**EXERCISE DETAILS:** Rewrite everything from the start of the records down to the line containing "export const myFeature", replacing "myFeature" with "plateFeature" and leaving the rest untouched.
--- begin DATA FOR THE TASK ---
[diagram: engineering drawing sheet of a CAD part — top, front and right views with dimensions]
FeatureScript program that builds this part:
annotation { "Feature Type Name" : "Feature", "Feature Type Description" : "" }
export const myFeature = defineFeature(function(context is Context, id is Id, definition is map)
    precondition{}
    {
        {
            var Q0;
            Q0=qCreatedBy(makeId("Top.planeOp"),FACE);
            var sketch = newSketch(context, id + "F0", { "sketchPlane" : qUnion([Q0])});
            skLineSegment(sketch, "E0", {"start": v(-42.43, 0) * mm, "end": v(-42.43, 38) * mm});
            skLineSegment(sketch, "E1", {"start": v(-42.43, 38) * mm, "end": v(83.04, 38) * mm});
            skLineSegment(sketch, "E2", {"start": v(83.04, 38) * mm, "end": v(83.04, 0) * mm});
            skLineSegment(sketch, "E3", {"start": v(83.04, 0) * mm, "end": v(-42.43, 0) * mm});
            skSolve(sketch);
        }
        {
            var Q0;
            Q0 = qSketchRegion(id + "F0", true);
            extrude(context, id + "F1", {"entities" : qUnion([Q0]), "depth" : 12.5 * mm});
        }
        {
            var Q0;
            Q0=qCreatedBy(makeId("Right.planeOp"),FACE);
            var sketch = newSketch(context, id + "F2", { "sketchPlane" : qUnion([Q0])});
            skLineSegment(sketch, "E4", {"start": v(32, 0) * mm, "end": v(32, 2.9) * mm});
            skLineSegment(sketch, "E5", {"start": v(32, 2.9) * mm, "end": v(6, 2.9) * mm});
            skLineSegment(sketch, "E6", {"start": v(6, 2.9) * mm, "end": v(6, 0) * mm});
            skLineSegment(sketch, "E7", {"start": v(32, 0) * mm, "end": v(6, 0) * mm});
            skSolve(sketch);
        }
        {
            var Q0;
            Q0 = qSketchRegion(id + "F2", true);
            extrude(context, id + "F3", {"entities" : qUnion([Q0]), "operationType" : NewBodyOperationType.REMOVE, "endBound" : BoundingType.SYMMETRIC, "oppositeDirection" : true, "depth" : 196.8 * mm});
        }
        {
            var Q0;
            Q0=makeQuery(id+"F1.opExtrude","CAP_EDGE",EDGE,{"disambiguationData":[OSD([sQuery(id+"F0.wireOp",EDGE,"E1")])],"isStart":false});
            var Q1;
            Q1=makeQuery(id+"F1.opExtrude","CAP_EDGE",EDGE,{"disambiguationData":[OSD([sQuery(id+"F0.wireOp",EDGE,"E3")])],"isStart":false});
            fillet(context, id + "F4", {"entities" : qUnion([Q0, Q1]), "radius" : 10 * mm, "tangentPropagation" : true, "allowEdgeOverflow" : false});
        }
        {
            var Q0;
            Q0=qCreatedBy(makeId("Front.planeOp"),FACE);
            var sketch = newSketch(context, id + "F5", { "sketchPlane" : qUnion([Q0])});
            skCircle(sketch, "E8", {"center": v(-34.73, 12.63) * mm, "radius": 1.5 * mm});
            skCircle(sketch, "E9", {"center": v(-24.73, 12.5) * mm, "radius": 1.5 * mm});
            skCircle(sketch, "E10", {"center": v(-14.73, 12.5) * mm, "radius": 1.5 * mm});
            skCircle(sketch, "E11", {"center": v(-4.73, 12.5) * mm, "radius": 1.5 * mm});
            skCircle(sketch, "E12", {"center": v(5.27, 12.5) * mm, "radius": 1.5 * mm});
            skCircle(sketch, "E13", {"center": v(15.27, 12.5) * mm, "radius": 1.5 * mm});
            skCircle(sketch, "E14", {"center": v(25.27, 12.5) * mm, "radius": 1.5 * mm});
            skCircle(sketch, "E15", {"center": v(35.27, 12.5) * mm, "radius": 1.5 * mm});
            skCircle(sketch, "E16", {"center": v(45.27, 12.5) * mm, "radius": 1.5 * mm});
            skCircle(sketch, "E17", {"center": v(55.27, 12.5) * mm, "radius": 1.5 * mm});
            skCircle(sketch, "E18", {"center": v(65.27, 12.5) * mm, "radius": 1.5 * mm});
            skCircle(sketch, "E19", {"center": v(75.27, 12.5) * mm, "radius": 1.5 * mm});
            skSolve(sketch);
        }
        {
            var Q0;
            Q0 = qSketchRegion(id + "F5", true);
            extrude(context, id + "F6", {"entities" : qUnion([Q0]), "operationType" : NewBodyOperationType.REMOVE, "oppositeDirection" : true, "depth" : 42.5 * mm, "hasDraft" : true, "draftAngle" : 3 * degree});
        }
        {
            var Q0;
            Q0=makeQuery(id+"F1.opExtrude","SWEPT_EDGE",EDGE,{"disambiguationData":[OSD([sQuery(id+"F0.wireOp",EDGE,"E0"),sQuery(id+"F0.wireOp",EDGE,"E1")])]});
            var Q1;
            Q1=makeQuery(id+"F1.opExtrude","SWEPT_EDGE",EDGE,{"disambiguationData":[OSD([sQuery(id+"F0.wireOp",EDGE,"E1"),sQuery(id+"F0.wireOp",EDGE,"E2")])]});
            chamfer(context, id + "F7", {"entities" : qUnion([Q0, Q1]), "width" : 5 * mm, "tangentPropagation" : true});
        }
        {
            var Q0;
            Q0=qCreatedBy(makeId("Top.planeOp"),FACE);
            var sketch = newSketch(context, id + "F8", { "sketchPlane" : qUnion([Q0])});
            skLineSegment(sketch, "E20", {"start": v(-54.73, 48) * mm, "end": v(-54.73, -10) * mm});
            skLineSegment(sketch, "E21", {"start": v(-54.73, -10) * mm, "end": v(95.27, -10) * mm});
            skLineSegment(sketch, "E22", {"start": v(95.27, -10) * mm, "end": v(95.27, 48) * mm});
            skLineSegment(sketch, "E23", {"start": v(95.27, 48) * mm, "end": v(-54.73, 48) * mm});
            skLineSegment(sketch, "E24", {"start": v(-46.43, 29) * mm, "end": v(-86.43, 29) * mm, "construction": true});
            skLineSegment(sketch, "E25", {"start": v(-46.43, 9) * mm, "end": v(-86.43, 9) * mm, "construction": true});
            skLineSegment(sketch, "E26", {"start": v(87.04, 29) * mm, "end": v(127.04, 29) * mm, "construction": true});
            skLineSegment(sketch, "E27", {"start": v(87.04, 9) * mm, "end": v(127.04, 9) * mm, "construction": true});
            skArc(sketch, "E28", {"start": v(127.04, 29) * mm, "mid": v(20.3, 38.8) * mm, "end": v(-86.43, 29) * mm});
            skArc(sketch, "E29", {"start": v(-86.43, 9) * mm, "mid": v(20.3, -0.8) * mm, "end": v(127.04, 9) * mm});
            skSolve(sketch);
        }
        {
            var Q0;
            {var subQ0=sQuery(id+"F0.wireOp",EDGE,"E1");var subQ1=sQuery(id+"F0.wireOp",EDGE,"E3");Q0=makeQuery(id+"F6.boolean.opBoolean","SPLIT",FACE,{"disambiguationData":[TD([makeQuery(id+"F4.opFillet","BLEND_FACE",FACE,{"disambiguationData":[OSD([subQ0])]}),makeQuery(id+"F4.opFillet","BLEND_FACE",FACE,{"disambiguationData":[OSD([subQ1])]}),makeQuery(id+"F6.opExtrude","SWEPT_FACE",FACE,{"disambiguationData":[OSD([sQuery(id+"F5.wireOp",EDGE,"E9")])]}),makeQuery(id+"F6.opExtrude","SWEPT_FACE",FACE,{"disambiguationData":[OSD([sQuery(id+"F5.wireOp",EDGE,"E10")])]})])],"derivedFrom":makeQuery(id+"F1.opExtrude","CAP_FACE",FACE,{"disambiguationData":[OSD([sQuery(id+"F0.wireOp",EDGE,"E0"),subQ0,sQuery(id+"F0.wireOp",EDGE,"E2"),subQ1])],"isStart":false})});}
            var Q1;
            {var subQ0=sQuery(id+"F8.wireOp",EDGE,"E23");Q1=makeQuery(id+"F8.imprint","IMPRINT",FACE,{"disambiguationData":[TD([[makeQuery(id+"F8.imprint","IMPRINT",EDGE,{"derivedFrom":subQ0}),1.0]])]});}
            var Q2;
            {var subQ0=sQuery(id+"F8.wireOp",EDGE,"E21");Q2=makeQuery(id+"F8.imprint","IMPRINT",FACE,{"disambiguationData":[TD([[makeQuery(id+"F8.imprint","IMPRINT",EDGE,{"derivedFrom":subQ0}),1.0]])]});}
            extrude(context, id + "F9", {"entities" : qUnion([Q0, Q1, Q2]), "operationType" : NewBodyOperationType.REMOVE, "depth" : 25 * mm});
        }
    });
--- end DATA FOR THE TASK ---
**REPLY TO THE TASK:**
[diagram: engineering drawing sheet of a CAD part — top, front and right views with dimensions]
FeatureScript program that builds this part:
annotation { "Feature Type Name" : "Feature", "Feature Type Description" : "" }
export const plateFeature = defineFeature(function(context is Context, id is Id, definition is map)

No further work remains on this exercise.